The paper isn’t advocacy for people to work longer – it is simply telling the truth that if someone isn’t saving, isn’t expecting an inheritance to fund retirement, or isn’t planning to die young, then they shouldn’t be surprised that retirement before age 65 or even age 70 isn’t going to be in the cards for them.
Finally, the paper puts our governments on notice that the retirement system we have today doesn’t support private sector workers that want to retire before age 60 or after age 70, including a little dig that if government doesn’t want private sector workers retiring before 60 they should stop encouraging it for public sector workers as well.
With recent events on our stock markets, many workers are going to come out of the COVID-19 crisis with a reduced nest-egg and they will need more time to work and save for retirement. Changing the tax system to provide for this will be necessary. Last week on March 16th, CD Howe published an Intelligence Memo by Laurin and Robson, Crisis Relief for Canadian Savers. Included was a call to give RRIF holders a break on minimum withdrawals.
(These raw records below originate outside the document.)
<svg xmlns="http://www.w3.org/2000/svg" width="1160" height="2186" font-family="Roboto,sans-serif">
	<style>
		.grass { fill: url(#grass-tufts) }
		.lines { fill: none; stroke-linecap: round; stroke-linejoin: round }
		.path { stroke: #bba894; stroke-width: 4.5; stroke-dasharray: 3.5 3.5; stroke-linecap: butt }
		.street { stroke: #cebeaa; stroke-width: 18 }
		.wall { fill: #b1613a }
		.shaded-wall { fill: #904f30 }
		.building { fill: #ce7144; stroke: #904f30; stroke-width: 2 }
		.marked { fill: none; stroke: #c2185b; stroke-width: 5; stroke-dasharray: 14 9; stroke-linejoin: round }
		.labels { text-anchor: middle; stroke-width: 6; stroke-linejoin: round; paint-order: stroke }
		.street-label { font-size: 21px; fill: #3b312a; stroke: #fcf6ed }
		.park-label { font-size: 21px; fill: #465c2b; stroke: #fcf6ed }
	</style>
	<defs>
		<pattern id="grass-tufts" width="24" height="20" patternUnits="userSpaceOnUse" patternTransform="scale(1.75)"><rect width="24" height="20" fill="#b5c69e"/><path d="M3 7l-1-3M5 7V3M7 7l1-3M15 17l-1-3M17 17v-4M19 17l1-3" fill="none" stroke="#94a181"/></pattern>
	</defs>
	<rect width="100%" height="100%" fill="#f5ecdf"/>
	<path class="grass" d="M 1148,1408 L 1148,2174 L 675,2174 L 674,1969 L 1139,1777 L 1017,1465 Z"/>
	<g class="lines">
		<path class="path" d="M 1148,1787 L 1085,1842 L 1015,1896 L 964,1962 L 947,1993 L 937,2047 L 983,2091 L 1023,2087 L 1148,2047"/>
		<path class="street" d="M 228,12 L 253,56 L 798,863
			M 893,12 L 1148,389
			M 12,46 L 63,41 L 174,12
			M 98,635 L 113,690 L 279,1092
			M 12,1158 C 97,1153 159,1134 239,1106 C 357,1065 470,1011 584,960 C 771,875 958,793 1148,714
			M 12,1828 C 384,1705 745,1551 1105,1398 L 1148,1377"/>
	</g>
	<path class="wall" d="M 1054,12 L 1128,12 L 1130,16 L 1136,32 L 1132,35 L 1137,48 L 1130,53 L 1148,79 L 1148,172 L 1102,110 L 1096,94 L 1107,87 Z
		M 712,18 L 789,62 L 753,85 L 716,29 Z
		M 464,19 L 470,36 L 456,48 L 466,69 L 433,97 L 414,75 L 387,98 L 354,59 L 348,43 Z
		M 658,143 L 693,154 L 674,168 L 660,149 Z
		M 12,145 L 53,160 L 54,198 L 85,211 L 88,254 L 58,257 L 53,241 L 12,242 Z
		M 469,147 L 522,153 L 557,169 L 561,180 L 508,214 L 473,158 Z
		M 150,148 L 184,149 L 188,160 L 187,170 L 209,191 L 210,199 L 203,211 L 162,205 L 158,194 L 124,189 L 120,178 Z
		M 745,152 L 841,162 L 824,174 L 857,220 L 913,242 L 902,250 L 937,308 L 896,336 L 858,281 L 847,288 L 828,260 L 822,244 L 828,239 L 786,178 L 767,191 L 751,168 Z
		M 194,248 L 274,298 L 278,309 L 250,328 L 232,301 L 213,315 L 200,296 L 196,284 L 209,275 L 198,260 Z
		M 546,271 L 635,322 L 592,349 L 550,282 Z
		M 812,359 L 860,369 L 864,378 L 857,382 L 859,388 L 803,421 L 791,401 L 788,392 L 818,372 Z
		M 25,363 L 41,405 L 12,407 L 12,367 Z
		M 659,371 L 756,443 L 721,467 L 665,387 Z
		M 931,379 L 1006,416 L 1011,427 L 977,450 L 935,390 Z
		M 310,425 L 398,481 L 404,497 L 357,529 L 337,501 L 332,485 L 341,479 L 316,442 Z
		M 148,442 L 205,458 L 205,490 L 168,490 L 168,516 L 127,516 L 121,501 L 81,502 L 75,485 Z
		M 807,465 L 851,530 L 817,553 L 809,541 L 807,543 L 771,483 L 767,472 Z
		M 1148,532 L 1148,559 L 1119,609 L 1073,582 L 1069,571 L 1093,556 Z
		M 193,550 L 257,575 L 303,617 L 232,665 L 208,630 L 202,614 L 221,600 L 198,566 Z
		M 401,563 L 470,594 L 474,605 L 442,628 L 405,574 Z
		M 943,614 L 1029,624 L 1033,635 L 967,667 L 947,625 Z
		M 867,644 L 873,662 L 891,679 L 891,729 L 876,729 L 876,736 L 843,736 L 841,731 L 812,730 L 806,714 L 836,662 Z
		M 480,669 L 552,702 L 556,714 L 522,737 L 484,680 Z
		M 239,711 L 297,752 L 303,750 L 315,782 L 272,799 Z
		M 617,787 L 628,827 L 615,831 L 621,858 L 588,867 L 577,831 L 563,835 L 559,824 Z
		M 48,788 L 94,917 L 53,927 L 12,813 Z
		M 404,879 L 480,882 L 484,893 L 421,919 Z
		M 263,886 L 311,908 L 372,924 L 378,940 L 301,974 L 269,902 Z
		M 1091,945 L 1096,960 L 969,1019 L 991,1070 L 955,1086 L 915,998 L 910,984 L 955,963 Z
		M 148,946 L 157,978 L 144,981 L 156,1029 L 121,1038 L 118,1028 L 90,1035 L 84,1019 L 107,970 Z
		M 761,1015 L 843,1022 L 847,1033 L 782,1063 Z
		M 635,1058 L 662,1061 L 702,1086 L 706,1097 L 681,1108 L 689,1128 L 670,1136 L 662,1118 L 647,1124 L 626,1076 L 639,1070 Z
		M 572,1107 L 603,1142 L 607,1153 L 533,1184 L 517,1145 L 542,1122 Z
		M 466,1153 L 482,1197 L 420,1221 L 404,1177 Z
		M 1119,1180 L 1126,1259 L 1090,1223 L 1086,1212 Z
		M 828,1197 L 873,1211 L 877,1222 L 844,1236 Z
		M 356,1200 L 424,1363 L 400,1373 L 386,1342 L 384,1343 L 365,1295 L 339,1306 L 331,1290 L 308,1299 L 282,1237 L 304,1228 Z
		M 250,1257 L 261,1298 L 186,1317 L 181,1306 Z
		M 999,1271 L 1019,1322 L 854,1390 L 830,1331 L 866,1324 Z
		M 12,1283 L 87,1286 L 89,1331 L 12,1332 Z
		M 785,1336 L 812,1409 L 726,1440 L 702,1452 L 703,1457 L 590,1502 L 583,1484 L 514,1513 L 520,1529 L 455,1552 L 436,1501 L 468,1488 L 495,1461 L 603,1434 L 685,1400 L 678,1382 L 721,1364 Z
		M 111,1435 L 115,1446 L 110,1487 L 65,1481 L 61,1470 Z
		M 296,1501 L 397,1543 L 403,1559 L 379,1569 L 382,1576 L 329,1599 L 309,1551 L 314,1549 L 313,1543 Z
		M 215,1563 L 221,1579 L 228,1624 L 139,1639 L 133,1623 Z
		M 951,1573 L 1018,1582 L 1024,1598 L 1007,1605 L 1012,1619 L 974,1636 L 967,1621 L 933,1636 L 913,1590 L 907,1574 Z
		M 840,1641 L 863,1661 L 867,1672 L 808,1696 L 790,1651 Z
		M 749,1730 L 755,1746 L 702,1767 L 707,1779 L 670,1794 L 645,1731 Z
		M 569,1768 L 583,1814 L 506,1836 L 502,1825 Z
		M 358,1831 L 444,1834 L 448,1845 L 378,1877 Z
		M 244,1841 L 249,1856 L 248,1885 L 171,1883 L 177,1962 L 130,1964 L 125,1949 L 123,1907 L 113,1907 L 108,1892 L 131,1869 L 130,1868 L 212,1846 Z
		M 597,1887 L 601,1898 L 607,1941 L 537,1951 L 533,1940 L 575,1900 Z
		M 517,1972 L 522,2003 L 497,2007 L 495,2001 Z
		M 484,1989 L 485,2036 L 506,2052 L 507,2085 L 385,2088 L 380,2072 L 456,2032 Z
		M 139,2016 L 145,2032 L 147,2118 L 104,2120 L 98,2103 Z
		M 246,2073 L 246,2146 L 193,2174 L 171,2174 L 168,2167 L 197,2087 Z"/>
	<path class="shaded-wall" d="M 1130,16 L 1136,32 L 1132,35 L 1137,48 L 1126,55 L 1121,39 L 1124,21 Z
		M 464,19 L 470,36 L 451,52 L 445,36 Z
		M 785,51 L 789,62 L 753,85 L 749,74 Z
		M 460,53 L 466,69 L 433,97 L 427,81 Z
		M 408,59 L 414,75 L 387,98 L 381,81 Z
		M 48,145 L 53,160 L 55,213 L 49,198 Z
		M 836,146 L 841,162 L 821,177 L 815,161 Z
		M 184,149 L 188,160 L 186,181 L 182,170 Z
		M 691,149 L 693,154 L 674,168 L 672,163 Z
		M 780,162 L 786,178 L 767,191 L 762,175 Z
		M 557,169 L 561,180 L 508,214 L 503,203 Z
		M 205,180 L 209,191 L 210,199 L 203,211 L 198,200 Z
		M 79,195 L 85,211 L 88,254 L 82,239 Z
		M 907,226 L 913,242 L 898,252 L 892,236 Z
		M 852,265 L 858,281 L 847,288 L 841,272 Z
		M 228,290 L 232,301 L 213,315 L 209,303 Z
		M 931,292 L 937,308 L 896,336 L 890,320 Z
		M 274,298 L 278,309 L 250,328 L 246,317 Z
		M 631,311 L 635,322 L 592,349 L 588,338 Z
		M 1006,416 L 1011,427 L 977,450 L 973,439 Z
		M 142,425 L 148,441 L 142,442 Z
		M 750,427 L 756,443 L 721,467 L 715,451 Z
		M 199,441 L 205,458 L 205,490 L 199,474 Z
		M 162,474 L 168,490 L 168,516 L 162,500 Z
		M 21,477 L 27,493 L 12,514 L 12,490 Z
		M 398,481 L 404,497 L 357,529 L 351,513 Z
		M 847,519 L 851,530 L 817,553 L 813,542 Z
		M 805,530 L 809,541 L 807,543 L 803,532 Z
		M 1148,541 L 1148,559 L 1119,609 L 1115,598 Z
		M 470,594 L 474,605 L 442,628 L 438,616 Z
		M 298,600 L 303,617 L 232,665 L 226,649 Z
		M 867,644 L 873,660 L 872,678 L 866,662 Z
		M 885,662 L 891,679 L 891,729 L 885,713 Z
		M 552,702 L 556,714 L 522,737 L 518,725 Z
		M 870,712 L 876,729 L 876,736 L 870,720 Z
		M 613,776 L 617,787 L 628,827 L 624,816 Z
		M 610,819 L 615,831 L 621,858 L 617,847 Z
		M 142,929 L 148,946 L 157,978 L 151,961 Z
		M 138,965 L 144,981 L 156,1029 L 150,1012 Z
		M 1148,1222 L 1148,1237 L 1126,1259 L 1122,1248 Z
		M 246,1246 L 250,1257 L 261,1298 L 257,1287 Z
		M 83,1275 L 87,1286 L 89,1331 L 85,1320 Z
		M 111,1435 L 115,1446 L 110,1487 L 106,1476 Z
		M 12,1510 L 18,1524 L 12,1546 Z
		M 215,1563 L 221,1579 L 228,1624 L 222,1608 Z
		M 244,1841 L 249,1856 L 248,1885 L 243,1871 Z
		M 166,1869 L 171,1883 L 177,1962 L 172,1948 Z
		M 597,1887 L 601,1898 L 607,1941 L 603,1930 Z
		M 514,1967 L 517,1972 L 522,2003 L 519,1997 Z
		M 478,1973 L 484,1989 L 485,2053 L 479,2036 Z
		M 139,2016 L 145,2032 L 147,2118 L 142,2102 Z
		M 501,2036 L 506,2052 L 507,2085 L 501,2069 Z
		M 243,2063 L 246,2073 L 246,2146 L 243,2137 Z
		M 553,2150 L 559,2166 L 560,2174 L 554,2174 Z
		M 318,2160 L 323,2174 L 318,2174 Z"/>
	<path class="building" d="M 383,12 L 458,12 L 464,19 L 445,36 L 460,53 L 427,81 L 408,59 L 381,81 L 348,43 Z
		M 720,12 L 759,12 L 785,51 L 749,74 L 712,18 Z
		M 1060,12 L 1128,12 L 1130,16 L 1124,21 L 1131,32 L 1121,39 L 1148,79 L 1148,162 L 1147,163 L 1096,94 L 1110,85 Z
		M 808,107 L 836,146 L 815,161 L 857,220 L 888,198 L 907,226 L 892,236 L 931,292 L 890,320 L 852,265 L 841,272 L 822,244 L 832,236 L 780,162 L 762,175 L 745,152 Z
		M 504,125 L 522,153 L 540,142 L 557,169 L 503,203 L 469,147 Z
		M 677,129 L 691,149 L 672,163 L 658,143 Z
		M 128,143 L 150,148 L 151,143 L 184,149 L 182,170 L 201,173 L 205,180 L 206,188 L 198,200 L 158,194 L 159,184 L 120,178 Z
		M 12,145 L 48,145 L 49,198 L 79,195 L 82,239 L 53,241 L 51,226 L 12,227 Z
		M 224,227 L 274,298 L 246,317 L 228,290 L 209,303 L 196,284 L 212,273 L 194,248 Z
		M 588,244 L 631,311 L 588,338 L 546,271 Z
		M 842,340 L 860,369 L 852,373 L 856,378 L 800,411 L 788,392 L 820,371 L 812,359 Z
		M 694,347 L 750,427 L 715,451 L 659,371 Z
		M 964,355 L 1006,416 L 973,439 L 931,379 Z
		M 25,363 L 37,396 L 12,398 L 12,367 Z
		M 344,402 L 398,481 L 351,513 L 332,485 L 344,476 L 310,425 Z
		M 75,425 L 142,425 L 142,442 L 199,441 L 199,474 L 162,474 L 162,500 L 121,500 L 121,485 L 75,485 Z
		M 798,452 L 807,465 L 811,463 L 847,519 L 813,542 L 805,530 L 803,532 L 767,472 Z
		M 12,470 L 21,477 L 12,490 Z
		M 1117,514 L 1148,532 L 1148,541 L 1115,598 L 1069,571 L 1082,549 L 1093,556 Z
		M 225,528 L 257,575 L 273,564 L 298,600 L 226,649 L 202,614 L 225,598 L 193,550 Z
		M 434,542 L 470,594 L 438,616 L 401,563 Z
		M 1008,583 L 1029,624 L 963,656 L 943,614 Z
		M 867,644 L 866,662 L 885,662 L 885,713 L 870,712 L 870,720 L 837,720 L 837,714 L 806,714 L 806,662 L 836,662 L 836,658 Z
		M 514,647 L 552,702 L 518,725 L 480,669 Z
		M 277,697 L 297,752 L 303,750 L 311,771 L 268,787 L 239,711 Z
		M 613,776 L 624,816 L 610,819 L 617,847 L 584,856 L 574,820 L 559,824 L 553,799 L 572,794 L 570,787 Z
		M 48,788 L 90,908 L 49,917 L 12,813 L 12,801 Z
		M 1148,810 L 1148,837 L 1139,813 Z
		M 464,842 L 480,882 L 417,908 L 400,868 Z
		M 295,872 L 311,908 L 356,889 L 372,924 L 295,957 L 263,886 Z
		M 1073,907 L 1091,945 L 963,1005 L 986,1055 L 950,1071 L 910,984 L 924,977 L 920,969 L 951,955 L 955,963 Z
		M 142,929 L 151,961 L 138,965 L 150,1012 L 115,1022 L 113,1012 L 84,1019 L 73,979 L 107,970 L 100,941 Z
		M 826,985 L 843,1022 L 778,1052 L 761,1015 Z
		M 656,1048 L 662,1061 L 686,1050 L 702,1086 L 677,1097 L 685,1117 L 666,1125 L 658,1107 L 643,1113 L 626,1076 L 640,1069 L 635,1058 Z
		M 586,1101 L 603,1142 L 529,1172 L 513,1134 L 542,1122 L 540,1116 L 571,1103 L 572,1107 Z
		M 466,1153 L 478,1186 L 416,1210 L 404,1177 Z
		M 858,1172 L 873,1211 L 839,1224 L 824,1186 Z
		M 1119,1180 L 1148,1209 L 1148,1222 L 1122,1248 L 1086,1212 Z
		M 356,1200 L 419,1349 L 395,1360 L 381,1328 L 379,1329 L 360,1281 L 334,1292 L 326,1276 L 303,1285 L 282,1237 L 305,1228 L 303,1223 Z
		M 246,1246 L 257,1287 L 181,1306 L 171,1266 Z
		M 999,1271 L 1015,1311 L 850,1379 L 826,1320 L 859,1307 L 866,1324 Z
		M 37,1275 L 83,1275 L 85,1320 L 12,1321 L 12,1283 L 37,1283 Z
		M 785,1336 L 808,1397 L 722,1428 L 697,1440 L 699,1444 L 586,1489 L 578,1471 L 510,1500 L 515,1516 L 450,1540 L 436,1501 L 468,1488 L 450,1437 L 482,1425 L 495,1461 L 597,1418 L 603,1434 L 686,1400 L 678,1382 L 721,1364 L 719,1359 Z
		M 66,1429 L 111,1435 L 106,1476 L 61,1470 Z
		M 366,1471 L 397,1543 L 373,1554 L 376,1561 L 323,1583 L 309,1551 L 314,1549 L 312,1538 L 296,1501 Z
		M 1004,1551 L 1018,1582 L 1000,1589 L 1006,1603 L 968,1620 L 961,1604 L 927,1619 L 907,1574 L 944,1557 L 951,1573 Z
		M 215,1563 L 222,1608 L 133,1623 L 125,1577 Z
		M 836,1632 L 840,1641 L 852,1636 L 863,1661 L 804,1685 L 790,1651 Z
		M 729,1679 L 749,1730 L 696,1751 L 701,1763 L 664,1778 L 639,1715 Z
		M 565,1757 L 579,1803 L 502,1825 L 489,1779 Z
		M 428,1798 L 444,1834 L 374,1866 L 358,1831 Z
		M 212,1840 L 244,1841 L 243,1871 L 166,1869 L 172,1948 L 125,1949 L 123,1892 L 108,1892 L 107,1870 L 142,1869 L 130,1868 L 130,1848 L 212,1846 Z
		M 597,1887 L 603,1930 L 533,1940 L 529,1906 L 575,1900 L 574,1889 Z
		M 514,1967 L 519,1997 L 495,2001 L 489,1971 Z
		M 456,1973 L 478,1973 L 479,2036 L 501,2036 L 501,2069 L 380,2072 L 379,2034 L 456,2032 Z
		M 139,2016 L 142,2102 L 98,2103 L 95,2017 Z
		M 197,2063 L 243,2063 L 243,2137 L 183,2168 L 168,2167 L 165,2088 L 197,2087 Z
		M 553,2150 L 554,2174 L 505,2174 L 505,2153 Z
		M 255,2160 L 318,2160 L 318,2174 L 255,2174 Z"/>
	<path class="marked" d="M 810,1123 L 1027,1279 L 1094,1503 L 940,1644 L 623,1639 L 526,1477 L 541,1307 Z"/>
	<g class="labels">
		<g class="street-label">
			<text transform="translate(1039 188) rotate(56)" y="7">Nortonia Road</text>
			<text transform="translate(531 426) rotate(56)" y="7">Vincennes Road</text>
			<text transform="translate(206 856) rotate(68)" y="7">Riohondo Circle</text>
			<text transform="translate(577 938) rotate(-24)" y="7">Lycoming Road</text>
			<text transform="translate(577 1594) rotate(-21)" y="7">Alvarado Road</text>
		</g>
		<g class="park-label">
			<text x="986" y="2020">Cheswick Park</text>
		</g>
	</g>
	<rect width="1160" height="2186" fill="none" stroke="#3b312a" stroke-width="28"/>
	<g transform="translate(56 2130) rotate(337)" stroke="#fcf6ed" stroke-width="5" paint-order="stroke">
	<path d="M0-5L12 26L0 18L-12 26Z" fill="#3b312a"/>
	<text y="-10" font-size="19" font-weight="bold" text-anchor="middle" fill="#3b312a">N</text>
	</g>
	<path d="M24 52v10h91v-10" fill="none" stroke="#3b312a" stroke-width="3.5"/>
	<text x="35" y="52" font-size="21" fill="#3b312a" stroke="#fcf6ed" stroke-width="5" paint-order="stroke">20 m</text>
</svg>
Amazingly, two days later on March 18th, Canada’s Minister of Finance, Bill Morneau, introduced a plethora of measures aimed at helping Canada ‘flatten the curve’ for the largest pandemic the world has seen in my lifetime. Included was a 25% reduction in RRIF minimum withdrawals. That someone had time to read the Laurin/Robson paper and quickly incorporate its sage advice in this omnibus financial package is nothing short of amazing. Of course, this may not be the first time CD Howe has called for this change (I am not going back to look for references) and last year the Canadian Institute of Actuaries took a bold step forward and in its paper Retire Later for Greater Benefits expressing a similar opinion about government moving back the age at which Canadians must start collecting their retirement income.
Bluntly, it is time for government to recognize that full and final retirement before age 70 will become less common in our society over time and that we need retirement systems that are designed for the next 50 years – not the last 50 years.